Her first book, Blue Magic, was originally published in St. Nicholas Magazine in 1918, and was published in book form by The Century Company in September, 1919. It concerns a seven-year-old invalid named Fen, who is travelling in Egypt and Italy with his family, but who is prevented by his poor health from leaving their yacht. He is befriended by an old family connection who, to amuse him, pretends to be a blue djinn named Siddereticus.
Her other novels include: Us and the Bottle Man (1920), Silver Shoal Light, The Happy Venture (1920), and My Lady Lee (1925).
She was very interested in the Girl Scouts of the United States. She started the Brownie Scouts program. She wrote their first handbook along with many stories for various Girl Scout related magazines, such as The American Girl, Girl's Guide Gazette, and Girls Today. She was the "Great Brown Owl" of the organization from 1925 to 1932.
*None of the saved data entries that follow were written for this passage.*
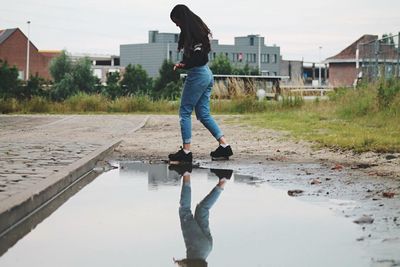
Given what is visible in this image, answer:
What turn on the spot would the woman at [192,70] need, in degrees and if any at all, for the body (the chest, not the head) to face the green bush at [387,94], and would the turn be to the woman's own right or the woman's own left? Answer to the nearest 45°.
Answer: approximately 135° to the woman's own right

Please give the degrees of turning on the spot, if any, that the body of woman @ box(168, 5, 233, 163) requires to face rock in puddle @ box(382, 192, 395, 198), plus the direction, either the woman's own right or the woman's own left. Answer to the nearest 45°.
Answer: approximately 135° to the woman's own left

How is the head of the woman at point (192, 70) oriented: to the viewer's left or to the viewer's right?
to the viewer's left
Price knew a large number of traditional folk songs, which she was recorded singing by the folklorist Helen Hartness Flanders in 1945. Songs in her repertoire included some of the famous Child Ballads such as The Two Sisters, Edward, The Cruel Brother, Gypsy Davey and Jamie Douglas, all of which can be heard online via the Helen Hartness Flanders Collection.
Price was born in New Brunswick, New Jersey and died in Virginia Beach, Virginia.